Any one here seen, heard or own Teufel speakers?

The only info I can find is in German and was wondering what the Teufel Theater 8 set was like http://www.teufel.de/de/THXsysteme/s_518.cfm

It is either those or JBL, not decided yet.


----------



## Fincave (Apr 20, 2006)

Had a look on the Finnish forum for info regarding Teufel, a few hits but no user comments. Try and use Babelfish for translations http://babelfish.altavista.com/ The translations sometimes make no sense whatsoever, though on occasion you may be able to make out something:huh:


----------



## Ghislain (Apr 19, 2006)

There is a detailed review of this set on a very respected German HT site (in german)  
It appeared on the market in 2002 and was tested to be outstanding. 
I have translated their conlusion for you:

Pro: 
Exzellente akustische Homogenität 
Excellent acoustic homogeneity

Überdurchschnittlich voluminöse Surround-Klangkulisse 
Above average and voluminous surround soundstage

Aktiver Subwoofer ermöglicht weit überdurchschnittlichen Bassdruck 
Active subwoofer enables far above average bass pressure

Sehr gelungene Stimmwiedergabe 
Well sucseeded voice reproduction

Hervorragend abgestimmter Hochtonbereich 
Fantasticly tuned treble range

Tadellose Detaileinarbeitung 
Details well taken care of (finishing)

Erstklassige Verarbeitung 
Superbly crafted

Überragendes Preis-/Leistungsverhältnis 
Excellent price/performance ratio

Contra:
Sehr großer Subwoofer benötigt viel Platz im Hörraum 
Very large subwoofer requires a lot of space

I can further add that Teufel is a highly regarded german direct selling speaker manufacturer.


----------



## Steve Williamson (May 11, 2006)

Thank you Ghislain, I will probably send for a set to find out what they are like, it is always a problem to audition speakers at home in Australia anyway, so I might as well go for the THX certified system I am after.

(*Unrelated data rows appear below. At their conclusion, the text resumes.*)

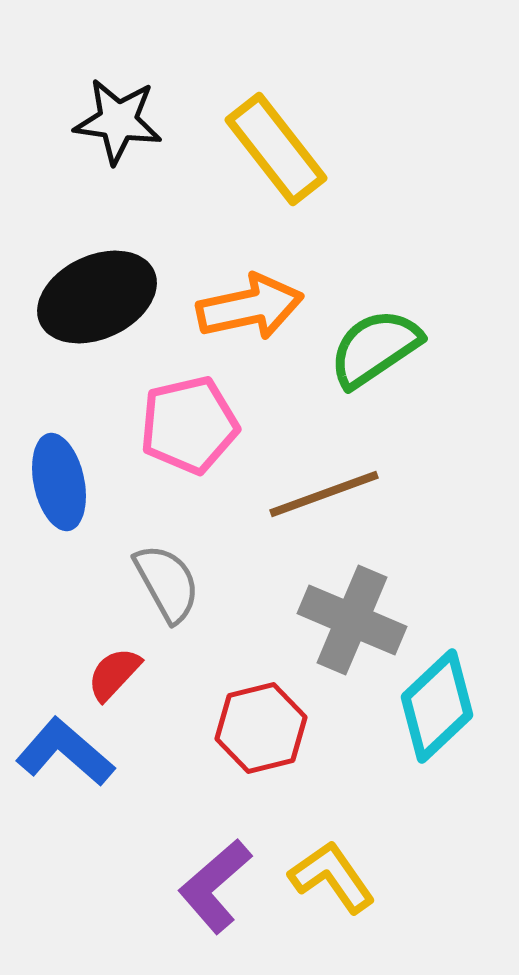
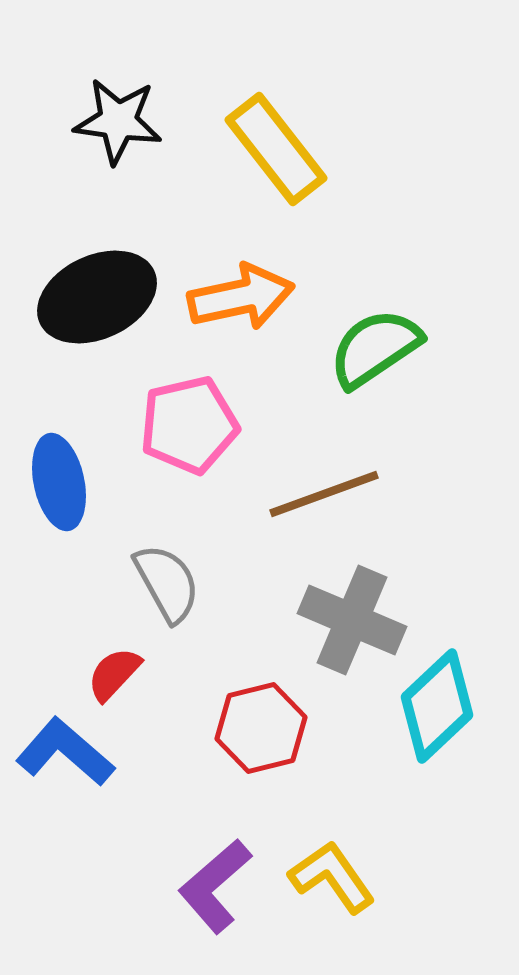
orange arrow: moved 9 px left, 10 px up
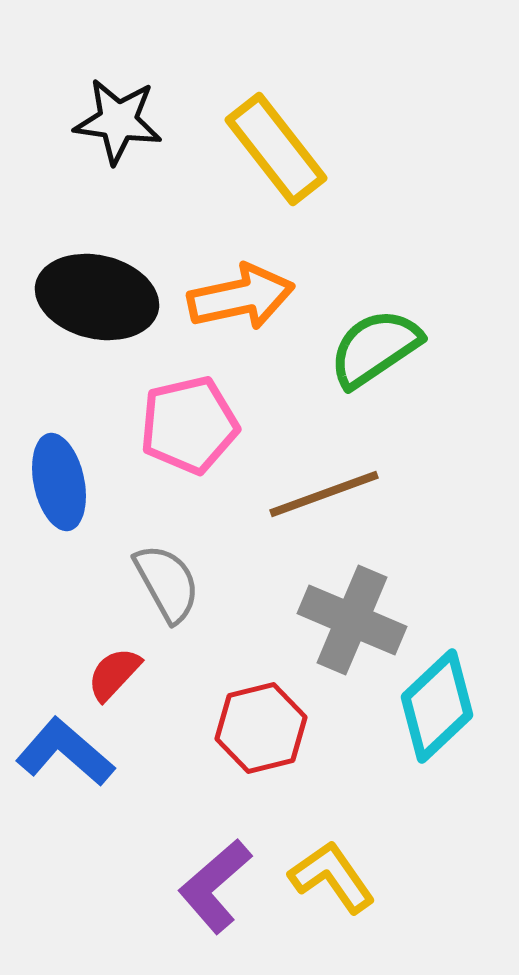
black ellipse: rotated 38 degrees clockwise
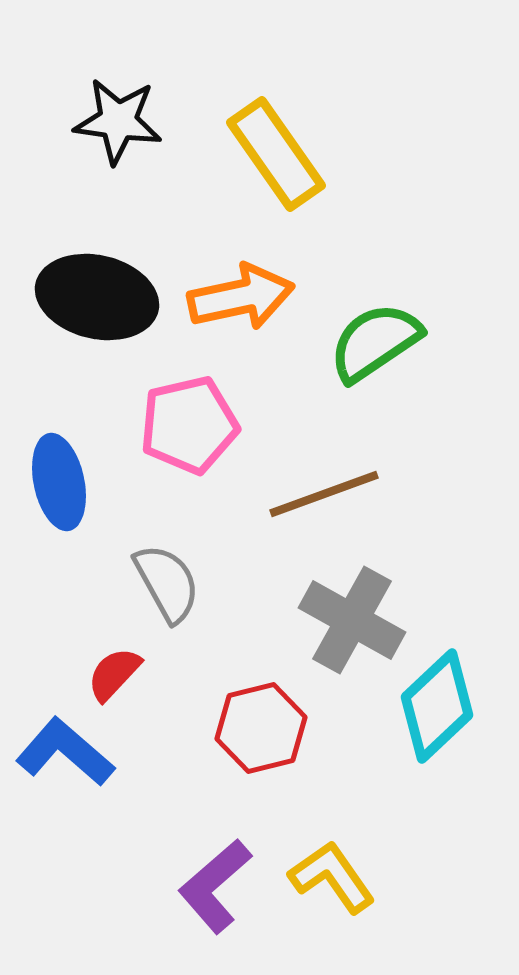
yellow rectangle: moved 5 px down; rotated 3 degrees clockwise
green semicircle: moved 6 px up
gray cross: rotated 6 degrees clockwise
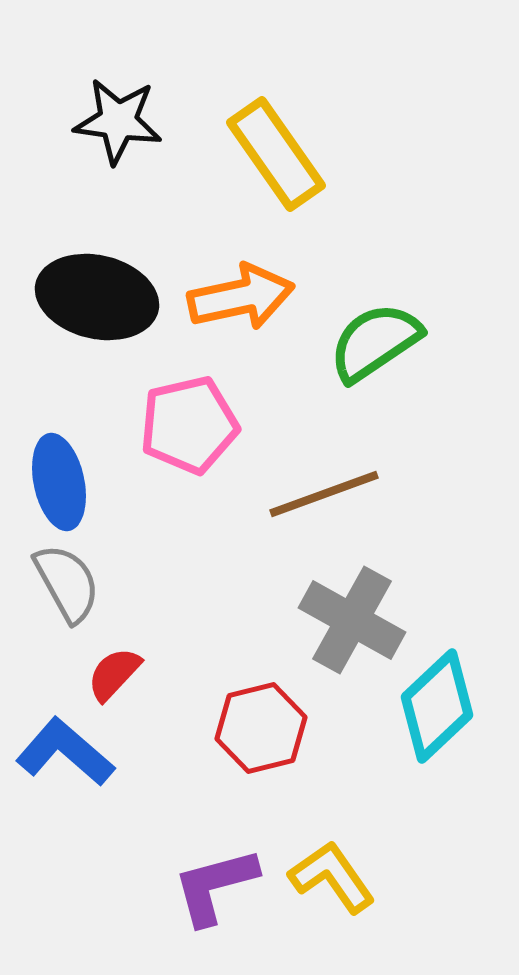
gray semicircle: moved 100 px left
purple L-shape: rotated 26 degrees clockwise
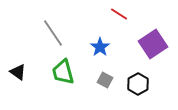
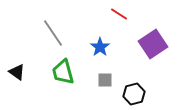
black triangle: moved 1 px left
gray square: rotated 28 degrees counterclockwise
black hexagon: moved 4 px left, 10 px down; rotated 15 degrees clockwise
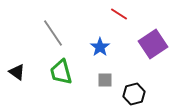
green trapezoid: moved 2 px left
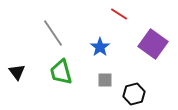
purple square: rotated 20 degrees counterclockwise
black triangle: rotated 18 degrees clockwise
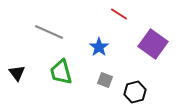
gray line: moved 4 px left, 1 px up; rotated 32 degrees counterclockwise
blue star: moved 1 px left
black triangle: moved 1 px down
gray square: rotated 21 degrees clockwise
black hexagon: moved 1 px right, 2 px up
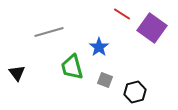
red line: moved 3 px right
gray line: rotated 40 degrees counterclockwise
purple square: moved 1 px left, 16 px up
green trapezoid: moved 11 px right, 5 px up
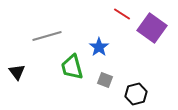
gray line: moved 2 px left, 4 px down
black triangle: moved 1 px up
black hexagon: moved 1 px right, 2 px down
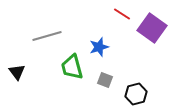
blue star: rotated 18 degrees clockwise
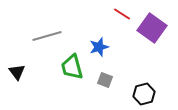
black hexagon: moved 8 px right
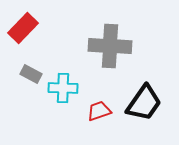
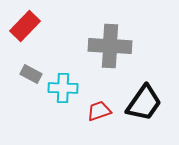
red rectangle: moved 2 px right, 2 px up
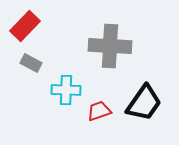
gray rectangle: moved 11 px up
cyan cross: moved 3 px right, 2 px down
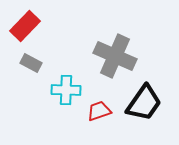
gray cross: moved 5 px right, 10 px down; rotated 21 degrees clockwise
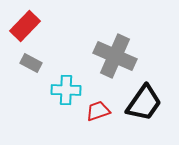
red trapezoid: moved 1 px left
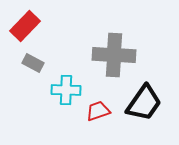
gray cross: moved 1 px left, 1 px up; rotated 21 degrees counterclockwise
gray rectangle: moved 2 px right
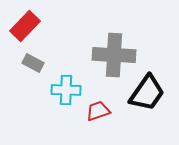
black trapezoid: moved 3 px right, 10 px up
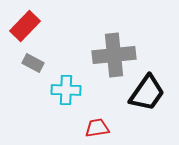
gray cross: rotated 9 degrees counterclockwise
red trapezoid: moved 1 px left, 17 px down; rotated 10 degrees clockwise
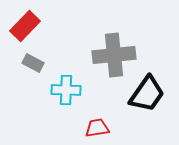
black trapezoid: moved 1 px down
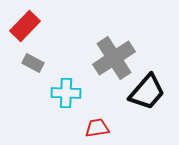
gray cross: moved 3 px down; rotated 27 degrees counterclockwise
cyan cross: moved 3 px down
black trapezoid: moved 2 px up; rotated 6 degrees clockwise
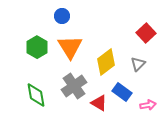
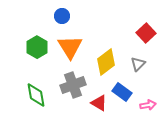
gray cross: moved 1 px left, 1 px up; rotated 15 degrees clockwise
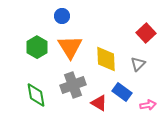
yellow diamond: moved 3 px up; rotated 56 degrees counterclockwise
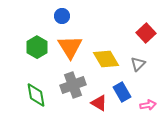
yellow diamond: rotated 28 degrees counterclockwise
blue rectangle: rotated 24 degrees clockwise
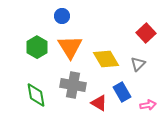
gray cross: rotated 30 degrees clockwise
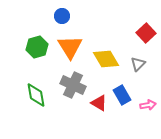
green hexagon: rotated 15 degrees clockwise
gray cross: rotated 15 degrees clockwise
blue rectangle: moved 3 px down
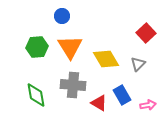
green hexagon: rotated 10 degrees clockwise
gray cross: rotated 20 degrees counterclockwise
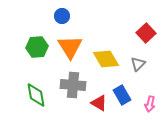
pink arrow: moved 2 px right, 1 px up; rotated 112 degrees clockwise
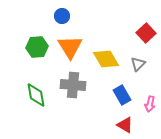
red triangle: moved 26 px right, 22 px down
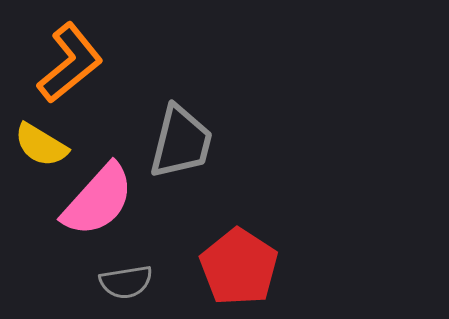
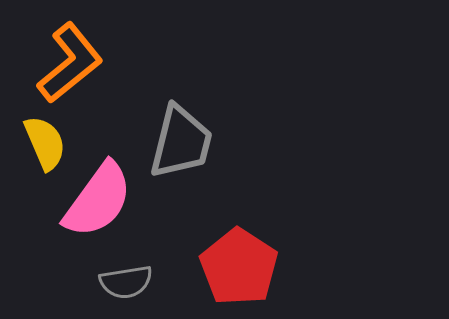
yellow semicircle: moved 4 px right, 2 px up; rotated 144 degrees counterclockwise
pink semicircle: rotated 6 degrees counterclockwise
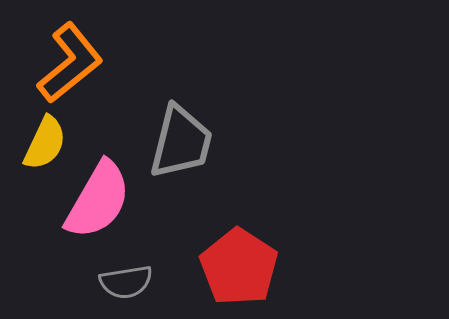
yellow semicircle: rotated 48 degrees clockwise
pink semicircle: rotated 6 degrees counterclockwise
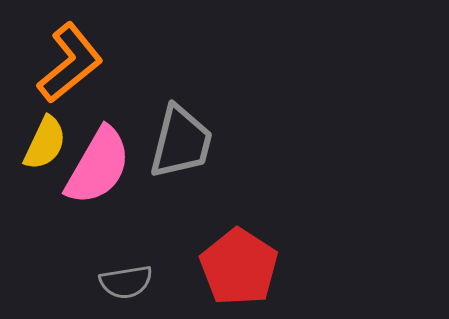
pink semicircle: moved 34 px up
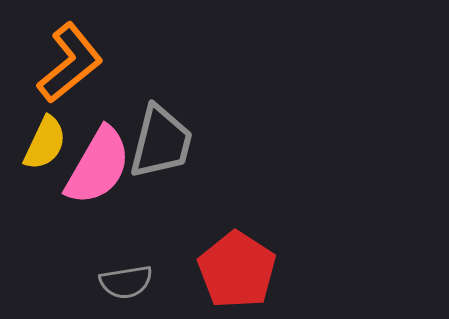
gray trapezoid: moved 20 px left
red pentagon: moved 2 px left, 3 px down
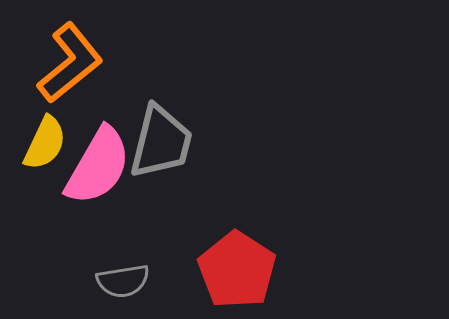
gray semicircle: moved 3 px left, 1 px up
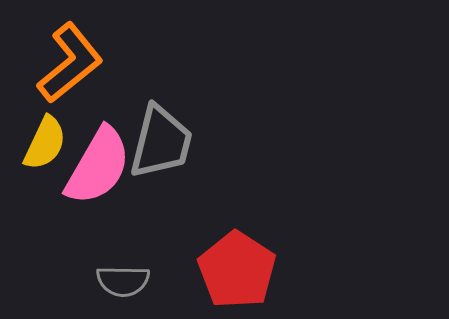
gray semicircle: rotated 10 degrees clockwise
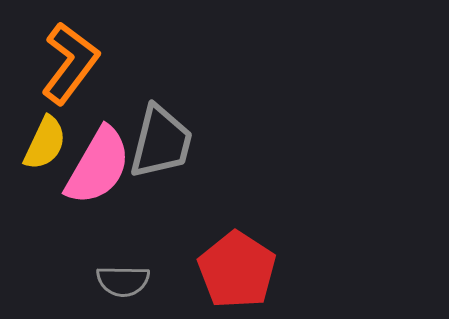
orange L-shape: rotated 14 degrees counterclockwise
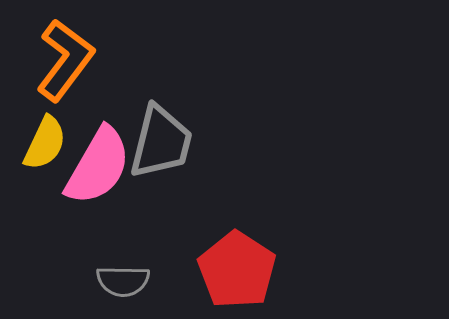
orange L-shape: moved 5 px left, 3 px up
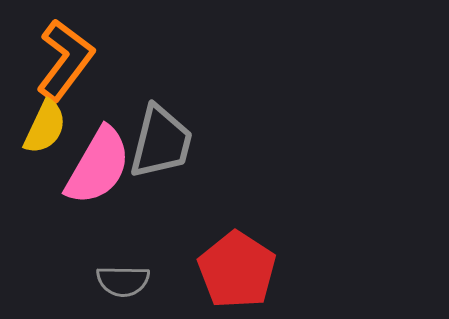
yellow semicircle: moved 16 px up
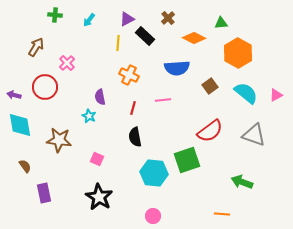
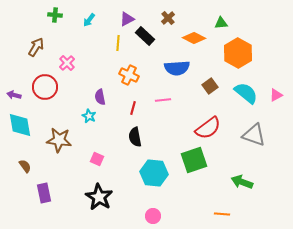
red semicircle: moved 2 px left, 3 px up
green square: moved 7 px right
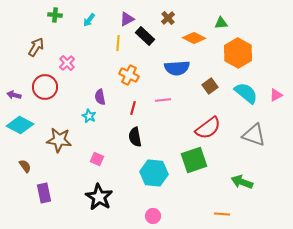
cyan diamond: rotated 52 degrees counterclockwise
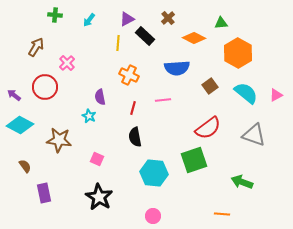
purple arrow: rotated 24 degrees clockwise
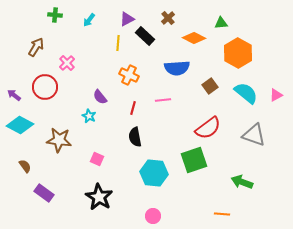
purple semicircle: rotated 28 degrees counterclockwise
purple rectangle: rotated 42 degrees counterclockwise
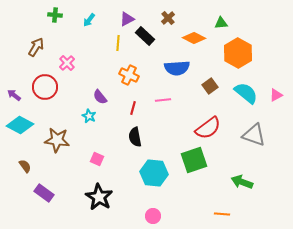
brown star: moved 2 px left
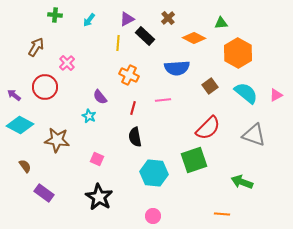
red semicircle: rotated 8 degrees counterclockwise
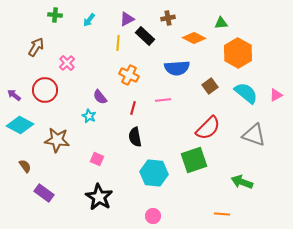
brown cross: rotated 32 degrees clockwise
red circle: moved 3 px down
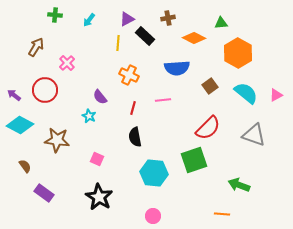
green arrow: moved 3 px left, 3 px down
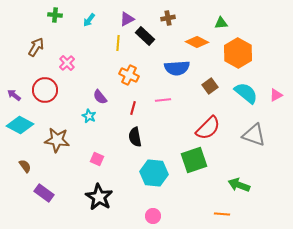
orange diamond: moved 3 px right, 4 px down
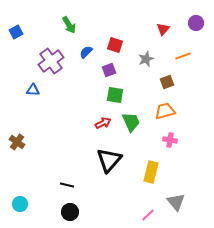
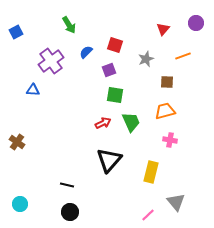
brown square: rotated 24 degrees clockwise
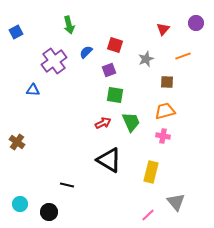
green arrow: rotated 18 degrees clockwise
purple cross: moved 3 px right
pink cross: moved 7 px left, 4 px up
black triangle: rotated 40 degrees counterclockwise
black circle: moved 21 px left
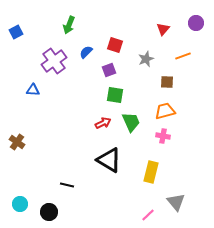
green arrow: rotated 36 degrees clockwise
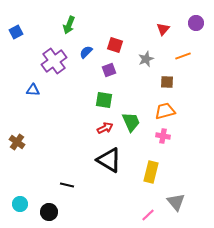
green square: moved 11 px left, 5 px down
red arrow: moved 2 px right, 5 px down
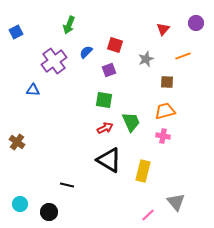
yellow rectangle: moved 8 px left, 1 px up
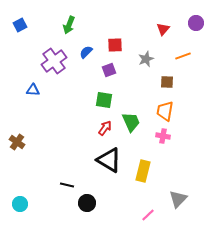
blue square: moved 4 px right, 7 px up
red square: rotated 21 degrees counterclockwise
orange trapezoid: rotated 65 degrees counterclockwise
red arrow: rotated 28 degrees counterclockwise
gray triangle: moved 2 px right, 3 px up; rotated 24 degrees clockwise
black circle: moved 38 px right, 9 px up
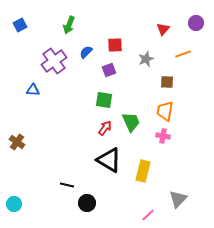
orange line: moved 2 px up
cyan circle: moved 6 px left
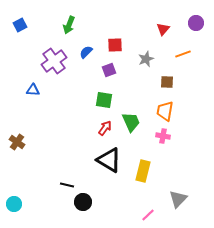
black circle: moved 4 px left, 1 px up
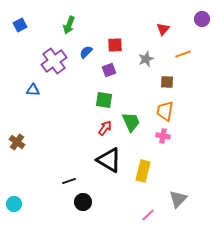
purple circle: moved 6 px right, 4 px up
black line: moved 2 px right, 4 px up; rotated 32 degrees counterclockwise
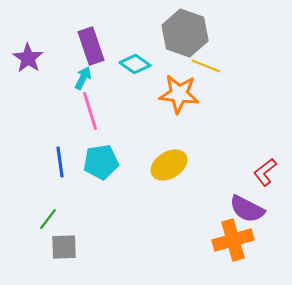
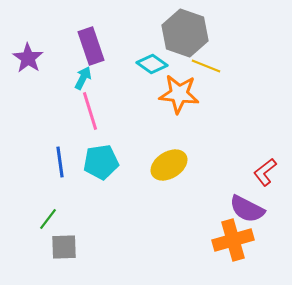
cyan diamond: moved 17 px right
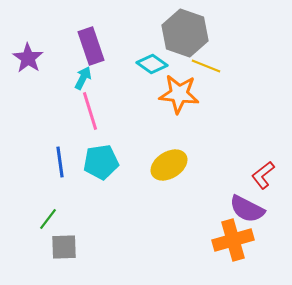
red L-shape: moved 2 px left, 3 px down
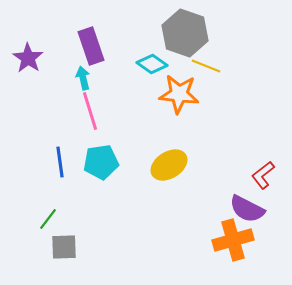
cyan arrow: rotated 40 degrees counterclockwise
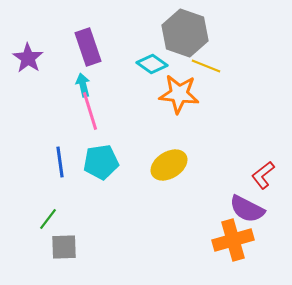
purple rectangle: moved 3 px left, 1 px down
cyan arrow: moved 7 px down
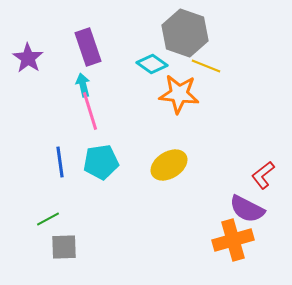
green line: rotated 25 degrees clockwise
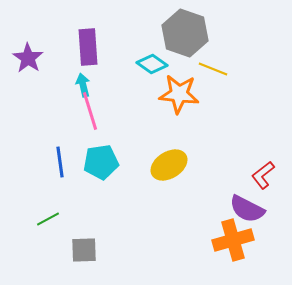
purple rectangle: rotated 15 degrees clockwise
yellow line: moved 7 px right, 3 px down
gray square: moved 20 px right, 3 px down
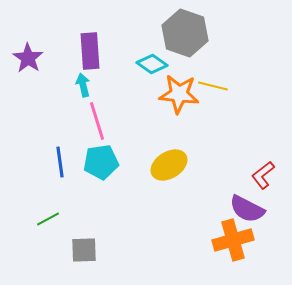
purple rectangle: moved 2 px right, 4 px down
yellow line: moved 17 px down; rotated 8 degrees counterclockwise
pink line: moved 7 px right, 10 px down
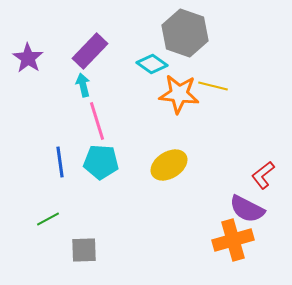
purple rectangle: rotated 48 degrees clockwise
cyan pentagon: rotated 12 degrees clockwise
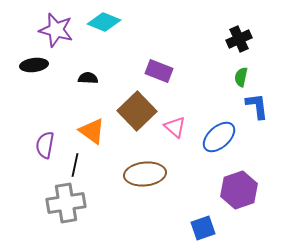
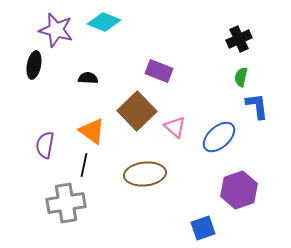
black ellipse: rotated 72 degrees counterclockwise
black line: moved 9 px right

If I do not like it, I will sell it on.

Cheers 

Steve


----------



## Ghislain (Apr 19, 2006)

You're welcome!
I have not had the opportunity to listen to their speakers either (as you can only get them through direct sales) but so far I have not come across any negative user reviews (on german boards). If space is not an issue than you'll be all right with these  

I went to a very long speaker selection exercise myself about a year ago. In the end went for Monitor Audio RS8/RSLCR/RSFX and never looked back - great in both HT and hifi reproduction.
I was also happy to have bought a SVS 2039Pci sub which completes the above setup.


----------



## Steve Williamson (May 11, 2006)

Fincave, thanks for the advice, but I tried the babelfish conversion and they are apparently Devil speakers :devil: See below:



> Loudspeaker devil theatre 8
> 
> This impressive system is the first German and world-wide second home cinema set, which - together with another manufacturer - that received THX Ultra 2-Lizenz. Devil is very proud on it which again succeeded it to us to occupy our top place with the development by more-canal public-address systems so clearly.
> 
> ...


Now I have to try them :hail:

Lifes funny


----------